Exercise >>
Edit these lines so that every "Recent" becomes "Latest", with nothing else changed.
• • •
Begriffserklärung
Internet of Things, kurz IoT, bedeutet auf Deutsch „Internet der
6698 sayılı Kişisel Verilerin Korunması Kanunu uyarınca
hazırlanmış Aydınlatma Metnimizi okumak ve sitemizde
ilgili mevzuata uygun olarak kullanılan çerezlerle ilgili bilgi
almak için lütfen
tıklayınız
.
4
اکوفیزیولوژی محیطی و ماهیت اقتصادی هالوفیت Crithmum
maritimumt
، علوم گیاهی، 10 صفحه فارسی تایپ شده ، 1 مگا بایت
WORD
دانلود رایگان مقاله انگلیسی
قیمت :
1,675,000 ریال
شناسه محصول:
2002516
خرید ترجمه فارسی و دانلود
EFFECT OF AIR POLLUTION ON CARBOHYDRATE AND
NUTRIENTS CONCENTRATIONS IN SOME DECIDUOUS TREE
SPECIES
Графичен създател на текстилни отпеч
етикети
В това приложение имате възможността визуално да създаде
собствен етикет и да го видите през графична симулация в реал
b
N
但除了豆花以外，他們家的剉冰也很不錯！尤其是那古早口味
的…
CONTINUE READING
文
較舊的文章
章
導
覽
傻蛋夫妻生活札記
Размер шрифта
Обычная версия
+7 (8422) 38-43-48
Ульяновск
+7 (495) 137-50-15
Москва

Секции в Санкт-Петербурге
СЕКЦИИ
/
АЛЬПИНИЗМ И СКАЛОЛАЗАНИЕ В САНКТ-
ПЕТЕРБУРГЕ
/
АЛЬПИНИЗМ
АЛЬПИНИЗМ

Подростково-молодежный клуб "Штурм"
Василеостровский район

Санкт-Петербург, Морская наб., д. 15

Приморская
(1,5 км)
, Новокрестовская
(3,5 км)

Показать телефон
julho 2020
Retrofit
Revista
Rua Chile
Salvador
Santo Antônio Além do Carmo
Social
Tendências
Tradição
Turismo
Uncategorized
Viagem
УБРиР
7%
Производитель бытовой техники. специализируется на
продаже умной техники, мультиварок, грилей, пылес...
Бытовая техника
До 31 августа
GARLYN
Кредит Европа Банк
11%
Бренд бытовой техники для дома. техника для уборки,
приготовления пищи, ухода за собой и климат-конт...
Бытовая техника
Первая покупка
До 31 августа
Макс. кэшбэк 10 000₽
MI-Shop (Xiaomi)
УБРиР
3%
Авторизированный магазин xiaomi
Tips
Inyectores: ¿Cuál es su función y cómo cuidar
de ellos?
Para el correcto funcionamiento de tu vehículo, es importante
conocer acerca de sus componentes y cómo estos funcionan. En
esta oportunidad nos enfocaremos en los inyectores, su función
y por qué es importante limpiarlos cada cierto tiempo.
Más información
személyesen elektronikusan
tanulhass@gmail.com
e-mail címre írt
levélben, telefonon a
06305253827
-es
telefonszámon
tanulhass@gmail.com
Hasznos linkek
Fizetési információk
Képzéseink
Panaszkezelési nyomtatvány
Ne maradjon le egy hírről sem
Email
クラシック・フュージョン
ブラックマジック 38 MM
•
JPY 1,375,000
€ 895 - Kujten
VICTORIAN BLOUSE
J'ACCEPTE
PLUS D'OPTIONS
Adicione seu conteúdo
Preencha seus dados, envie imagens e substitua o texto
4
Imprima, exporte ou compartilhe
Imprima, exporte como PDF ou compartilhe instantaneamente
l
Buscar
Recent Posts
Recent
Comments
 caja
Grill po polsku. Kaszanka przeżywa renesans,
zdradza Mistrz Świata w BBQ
• • •
Exercise result >>
Begriffserklärung
Internet of Things, kurz IoT, bedeutet auf Deutsch „Internet der
6698 sayılı Kişisel Verilerin Korunması Kanunu uyarınca
hazırlanmış Aydınlatma Metnimizi okumak ve sitemizde
ilgili mevzuata uygun olarak kullanılan çerezlerle ilgili bilgi
almak için lütfen
tıklayınız
.
4
اکوفیزیولوژی محیطی و ماهیت اقتصادی هالوفیت Crithmum
maritimumt
، علوم گیاهی، 10 صفحه فارسی تایپ شده ، 1 مگا بایت
WORD
دانلود رایگان مقاله انگلیسی
قیمت :
1,675,000 ریال
شناسه محصول:
2002516
خرید ترجمه فارسی و دانلود
EFFECT OF AIR POLLUTION ON CARBOHYDRATE AND
NUTRIENTS CONCENTRATIONS IN SOME DECIDUOUS TREE
SPECIES
Графичен създател на текстилни отпеч
етикети
В това приложение имате възможността визуално да създаде
собствен етикет и да го видите през графична симулация в реал
b
N
但除了豆花以外，他們家的剉冰也很不錯！尤其是那古早口味
的…
CONTINUE READING
文
較舊的文章
章
導
覽
傻蛋夫妻生活札記
Размер шрифта
Обычная версия
+7 (8422) 38-43-48
Ульяновск
+7 (495) 137-50-15
Москва

Секции в Санкт-Петербурге
СЕКЦИИ
/
АЛЬПИНИЗМ И СКАЛОЛАЗАНИЕ В САНКТ-
ПЕТЕРБУРГЕ
/
АЛЬПИНИЗМ
АЛЬПИНИЗМ

Подростково-молодежный клуб "Штурм"
Василеостровский район

Санкт-Петербург, Морская наб., д. 15

Приморская
(1,5 км)
, Новокрестовская
(3,5 км)

Показать телефон
julho 2020
Retrofit
Revista
Rua Chile
Salvador
Santo Antônio Além do Carmo
Social
Tendências
Tradição
Turismo
Uncategorized
Viagem
УБРиР
7%
Производитель бытовой техники. специализируется на
продаже умной техники, мультиварок, грилей, пылес...
Бытовая техника
До 31 августа
GARLYN
Кредит Европа Банк
11%
Бренд бытовой техники для дома. техника для уборки,
приготовления пищи, ухода за собой и климат-конт...
Бытовая техника
Первая покупка
До 31 августа
Макс. кэшбэк 10 000₽
MI-Shop (Xiaomi)
УБРиР
3%
Авторизированный магазин xiaomi
Tips
Inyectores: ¿Cuál es su función y cómo cuidar
de ellos?
Para el correcto funcionamiento de tu vehículo, es importante
conocer acerca de sus componentes y cómo estos funcionan. En
esta oportunidad nos enfocaremos en los inyectores, su función
y por qué es importante limpiarlos cada cierto tiempo.
Más información
személyesen elektronikusan
tanulhass@gmail.com
e-mail címre írt
levélben, telefonon a
06305253827
-es
telefonszámon
tanulhass@gmail.com
Hasznos linkek
Fizetési információk
Képzéseink
Panaszkezelési nyomtatvány
Ne maradjon le egy hírről sem
Email
クラシック・フュージョン
ブラックマジック 38 MM
•
JPY 1,375,000
€ 895 - Kujten
VICTORIAN BLOUSE
J'ACCEPTE
PLUS D'OPTIONS
Adicione seu conteúdo
Preencha seus dados, envie imagens e substitua o texto
4
Imprima, exporte ou compartilhe
Imprima, exporte como PDF ou compartilhe instantaneamente
l
Buscar
Latest Posts
Latest
Comments
 caja
Grill po polsku. Kaszanka przeżywa renesans,
zdradza Mistrz Świata w BBQ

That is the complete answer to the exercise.